Please condense the paragraph beginning "Renal cell carcinoma (RCC) is not a single disease" from the renal cell carcinoma abstract below into a short bulleted list that keeps its main facts.

[Extract provided Boundary: Start]

The Cancer Genome Atlas Comprehensive Molecular Characterization of Renal Cell Carcinoma

C. J. Ricketts; A. A. De Cubas; H. Fan; C. C. Smith; M. Lang; E. Reznik; R. Bowlby; E. A. Gibb; R. Akbani; R. Beroukhim; D. P. Bottaro; T. K. Choueiri; R. A. Gibbs; A. K. Godwin; S. Haake; A. A. Hakimi; E. P. Henske; J. J. Hsieh; T. H. Ho; R. S. Kanchi; B. Krishnan; D. J. Kwiatkowski; W. Lui; M. J. Merino; G. B. Mills; J. Myers; M. L. Nickerson; V. E. Reuter; L. S. Schmidt; C. S. Shelley; H. Shen; B. Shuch; S. Signoretti; R. Srinivasan; P. Tamboli; G. Thomas; B. G. Vincent; C. D. Vocke; D. A. Wheeler; L. Yang; W. Y. Kim; A. G. Robertson; Cancer Genome Atlas Research Network; P. T. Spellman; W. K. Rathmell; W. M. Linehan

doi:S2211-1247(18)30436-4 [pii]

The Cancer Genome Atlas Comprehensive Molecular Characterization of Renal Cell Carcinoma

C. J. Ricketts, A. A. De Cubas, H. Fan, C. C. Smith, M. Lang, E. Reznik, R. Bowlby, E. A. Gibb, R. Akbani, R. Beroukhim, D. P. Bottaro, T. K. Choueiri, R. A. Gibbs, A. K. Godwin, S. Haake, A. A. Hakimi, E. P. Henske, J. J. Hsieh, T. H. Ho, R. S. KanchiB. Krishnan, D. J. Kwiatkowski, W. Lui, M. J. Merino, G. B. Mills, J. Myers, M. L. Nickerson, V. E. Reuter, L. S. Schmidt, C. S. Shelley, H. Shen, B. Shuch, S. Signoretti, R. Srinivasan, P. Tamboli, G. Thomas, B. G. Vincent, C. D. Vocke, D. A. Wheeler, L. Yang, W. Y. Kim, A. G. Robertson, Cancer Genome Atlas Research Network, P. T. Spellman, W. K. Rathmell, W. M. Linehan

Research output: Contribution to journal › Article › peer-review

Abstract

Renal cell carcinoma (RCC) is not a single disease, but several histologically defined cancers with different genetic drivers, clinical courses, and therapeutic responses. The current study evaluated 843 RCC from the three major histologic subtypes, including 488 clear cell RCC, 274 papillary RCC, and 81 chromophobe RCC. Comprehensive genomic and phenotypic analysis of the RCC subtypes reveals distinctive features of each subtype that provide the foundation for the development of subtype-specific therapeutic and management strategies for patients affected with these cancers. Somatic alteration of BAP1, PBRM1, and PTEN and altered metabolic pathways correlated with subtype-specific decreased survival, while CDKN2A alteration, increased DNA hypermethylation, and increases in the immune-related Th2 gene expression signature correlated with decreased survival within all major histologic subtypes. CIMP-RCC demonstrated an increased immune signature, and a uniform and distinct metabolic expression pattern identified a subset of metabolically divergent (MD) ChRCC that associated with extremely poor survival.

[Extract provided Boundary: End]
[Entries provided Boundary: Start]

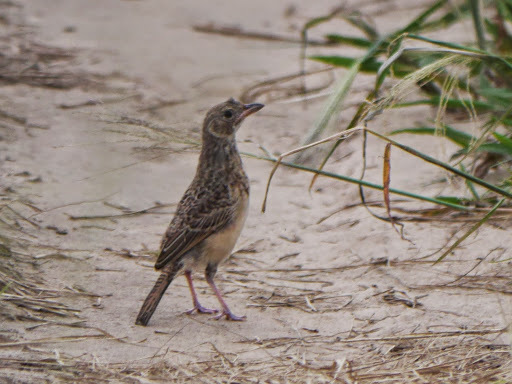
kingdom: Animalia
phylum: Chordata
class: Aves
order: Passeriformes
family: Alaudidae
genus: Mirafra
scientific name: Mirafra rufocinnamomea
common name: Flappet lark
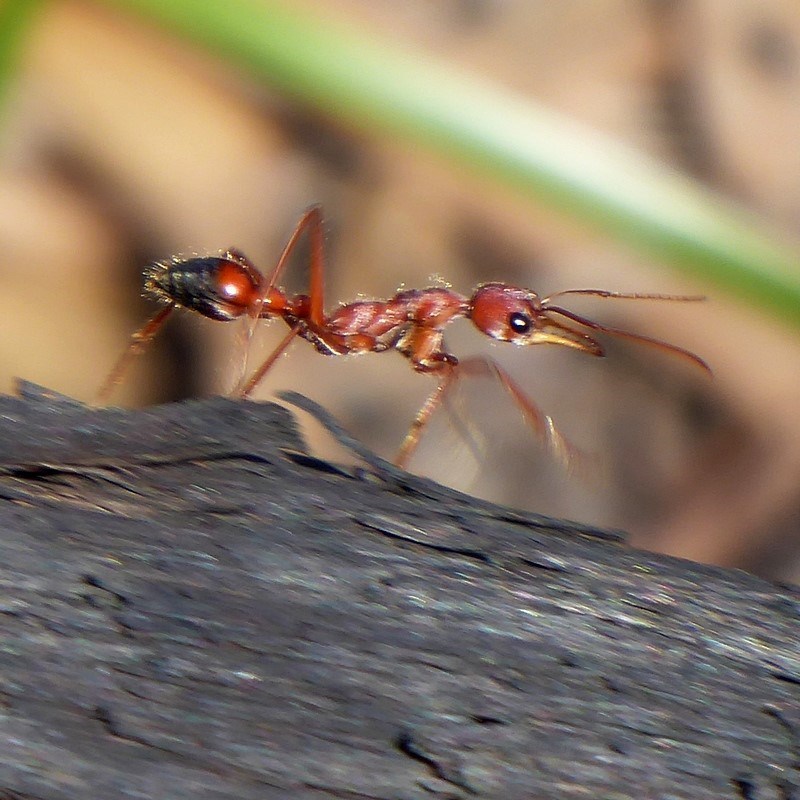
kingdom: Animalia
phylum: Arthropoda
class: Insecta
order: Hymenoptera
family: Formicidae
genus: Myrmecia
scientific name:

[Entries provided Boundary: End]

=== Response to the task ===
- RCC is several histologically defined cancers with different genetic drivers, clinical courses, and therapeutic responses, not a single disease.
- The study evaluated 843 RCC from the three major histologic subtypes: 488 clear cell, 274 papillary, and 81 chromophobe.
- Comprehensive genomic and phenotypic analysis revealed distinctive features of each subtype, a foundation for subtype-specific therapy and management strategies.
- Somatic alteration of BAP1, PBRM1, and PTEN and altered metabolic pathways correlated with subtype-specific decreased survival.
- CDKN2A alteration, increased DNA hypermethylation, and an increased immune-related Th2 gene expression signature correlated with decreased survival within all major subtypes.
- CIMP-RCC showed an increased immune signature.
- A uniform, distinct metabolic expression pattern identified a metabolically divergent (MD) subset of ChRCC associated with extremely poor survival.